Hamish Neale, EMEA Sales & Marketing Director at Leaf agrees:

“If, for example, a matrix Switch or an AV receiver is incorporated into the system and it is not HDCP 2.2 compliant, then regardless of the HDCP2.2 compatibility of the source device and screen there will be problems playing encrypted content. No image, an error message or some other low value content will be displayed instead.”

Chris Pinder, MD of HD Connectivity adds, ”unfortunately non-HDCP 2.2-compliant devices cannot simply be upgraded via firmware to become 2.2. HDCP 2.2 is implemented within a new physical chip as part of device hardware. The biggest repercussion of this being that in order for our client’s most popular video source (set-top-boxes) to deliver what the CEA would regard as ‘proper’ Ultra HD 4K content via HDMI, service providers will have the upheaval of providing and upgrading subscribers with a shiny new box.”

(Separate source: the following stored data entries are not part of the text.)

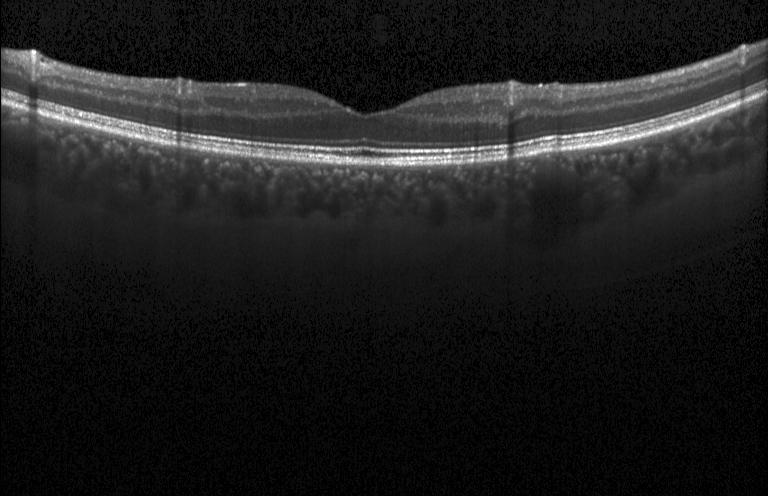
Retinal OCT B-scan, through the macula
Diagnosis: no choroidal neovascularization, diabetic macular edema, or drusen.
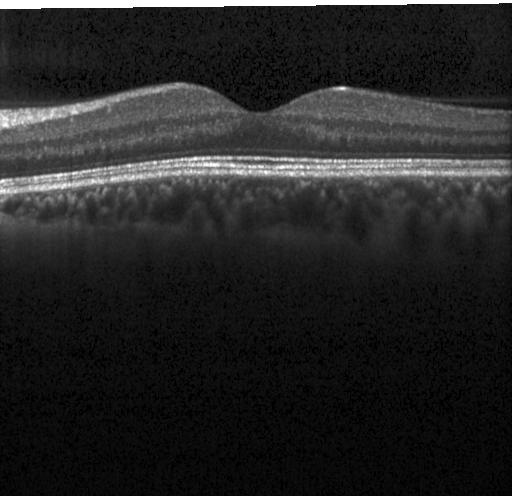 OCT finding: no evidence of CNV, DME, or drusen.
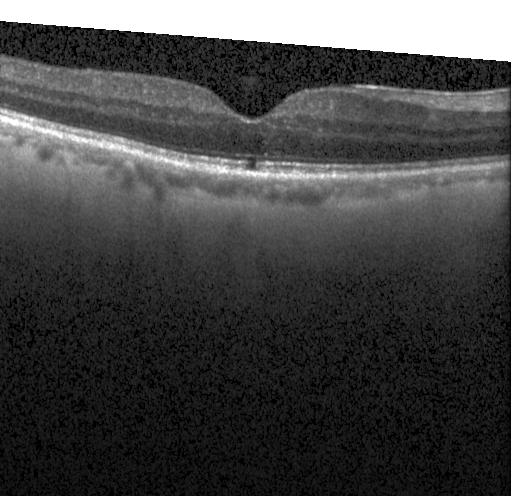

OCT B-scan. Diagnosis: no choroidal neovascularization, diabetic macular edema, or drusen.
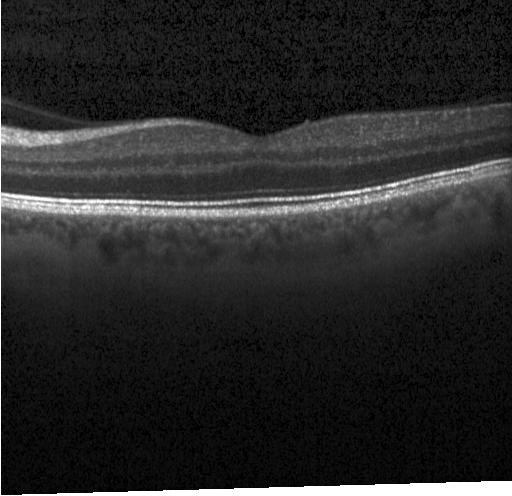 Macular OCT: neither CNV, DME, nor drusen.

“From this integrators can deduce that until shiny new set-top-boxes become available, premium 4K content with HDCP 2.2 encryption will be delivered either directly to the display via a download/app service, or via high-end media servers such as the Sony X10 or Kaleidescape. Eventually 4K Blu-ray players will arrive also, but they are a good few months, maybe more than a year away from appearing. Either way, most HD video distribution manufacturers will likely already have HDCP 2.2-compliant systems already available or launching within just a few months to head-off and handle this new HDMI challenge!”

“There’s one more element to the HDCP 2.2 mystery that’s worth keeping an eye on,” says David Meyer. “That’s cable length. DCP have introduced a mechanism to limit cable length, so that any transmission longer than 20m will be blocked.  At least, that’s what it says in the spec – enforcement may be another matter.  How this translates to connectivity lengths and/or formats, or even how the dynamic of interacting with other formats such as HDBaseT modulation, remains to be seen.”

“It is important to note however that HDBaseT only modulates the raw data, and is therefore agnostic in regards to HDCP version, so theoretically no problem there. If an HDBaseT extender is decoding HDMI for reasons such as audio de-embed or various other possibilities, then it may be rendered incompatible with HDCP 2.2.  The key is to look out for specific reference to HDCP 2.2 compatibility in product specifications or support documents.  Ask the vendors.”

A lack of 4K content is another problem holding back potential growth in Ultra HD. This issue is also inextricably linked to HDCP2.2 compliance. Here’s what Steve Venuti, President of standards body HDMI Licensing has to say on the subject.

“As with HDCP 1.X, the Hollywood studios look for adoption of the technology before releasing content that requires encryption. The studios are hesitant to release 4K content utilizing the 1.X HDCP technology, and are looking for enough adoption of HDCP 2.2 before releasing 4K content. We are now seeing many of the new devices that offer 4K/60 functionality adopting HDCP 2.2 in their products. We anticipate that once there are enough devices in the market with HDP 2.2, the market will begin to see a widespread release of 4K premium content.”

Until more CE vendors have implemented HDCP 2.2, then film studios will clearly not be overly keen to popularise 4K content. Ultra HD has great potential for CI, but the technology upgrade may not be as seamless or as easy as we would all hope.